Even in the most advanced societies there is never room for complacency – there is a need to constantly review and critique how society is working and how it is using the talents and skills of its citizens - and how it is enabling its citizens to participate. Citizenship does not necessarily embrace how you feel about a place. There can be processes that alienate. We need to have sensitive ears and sensitive fingertips at the policy-making level. We need people in positions of leadership whose ears are attuned to those sensitivities and who can draw in the strands of disaffected citizens to really give them that spirit of citizenship. To be a citizen does not necessarily mean that you have that spirit of citizenship – to live without it is to live in a twilight, a limbo place and to see your gifts used only partly, badly or not at all.

In Northern Ireland, which has seen thirty years of conflict, and which had for decades before that followed the limited citizenship model that I spoke of earlier, and which contained the seeds of its own demise, this year has seen a new departure with the Good Friday Agreement which was overwhelmingly endorsed by the people, releasing into the dynamic of politics a huge new energetic empowerment. People decided individually to commit to a painful process of change, in which there would be winners and winners – not winners and losers. The old culture of conflict has given way to the building of a new culture of consensus. These exciting new developments are opening up that concept of citizenship where all citizens of the island of Ireland will have a sense of ownership and citizenship of their place.

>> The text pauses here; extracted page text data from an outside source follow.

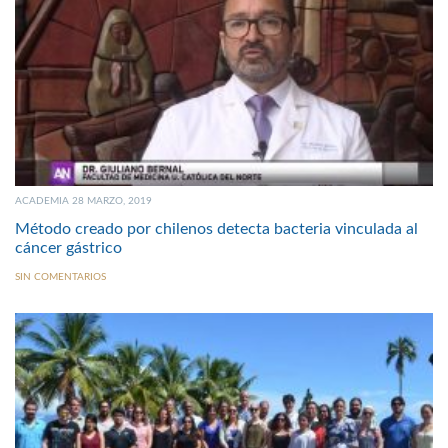
ACADEMIA 28 MARZO, 2019
Método creado por chilenos detecta bacteria vinculada al
cáncer gástrico
SIN COMENTARIOS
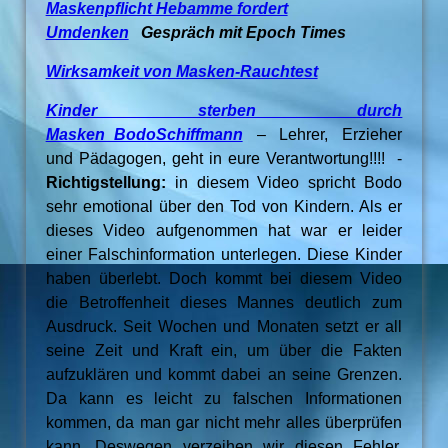
Maskenpflicht Hebamme fordert
Umdenken
Gespräch mit Epoch Times
Wirksamkeit von Masken-Rauchtest
Kinder sterben durch
Masken_BodoSchiffmann
–
Lehrer, Erzieher
und Pädagogen, geht in eure Verantwortung!!!! -
Richtigstellung:
in diesem Video spricht Bodo
sehr emotional über den Tod von Kindern. Als er
dieses Video aufgenommen hat war er leider
einer Falschinformation unterlegen. Diese Kinder
haben überlebt. Doch kommt bei diesem Video
die Betroffenheit dieses Mannes deutlich zum
Ausdruck. Seit Wochen und Monaten setzt er all
seine Zeit und Kraft ein, um über die Fakten
aufzuklären und kommt dabei an seine Grenzen.
Da kann es leicht zu falschen Informationen
kommen, da man gar nicht mehr alles überprüfen
kann. Deswegen verzeihen wir diesen Fehler,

The Good Friday Agreement – and the “yesness” that was exhibited in the referenda that endorsed it - have given all of us hope for the future – the hope that citizenship is a concept that helps you transcend difference – not to obliterate difference – but simply to transcend it.

In developing our new concept of citizenship of Ireland we’re very grateful for the help we have received from the global Irish family. Whether through their words of encouragement or through their prayers – all of them have in their own way given the process the push that it needed. We are grateful too for the support and encouragement we have received from people throughout the world who have willed us on.

As I said earlier, we are building on a very ancient tradition – a very ancient set of sources which are helping us now in a very profound way to craft a new future of citizenship. We have reached a new plane in the spiral of history from which we can move forward with new perspectives. New relationships with our island neighbour are the reward of untangling the chaos of our complex identity – our skewed concepts of citizenship. A new, mature and comfortable citizenship is on offer to all.

Hopefully we will soon have something very profound to say to the rest of the world about citizenship.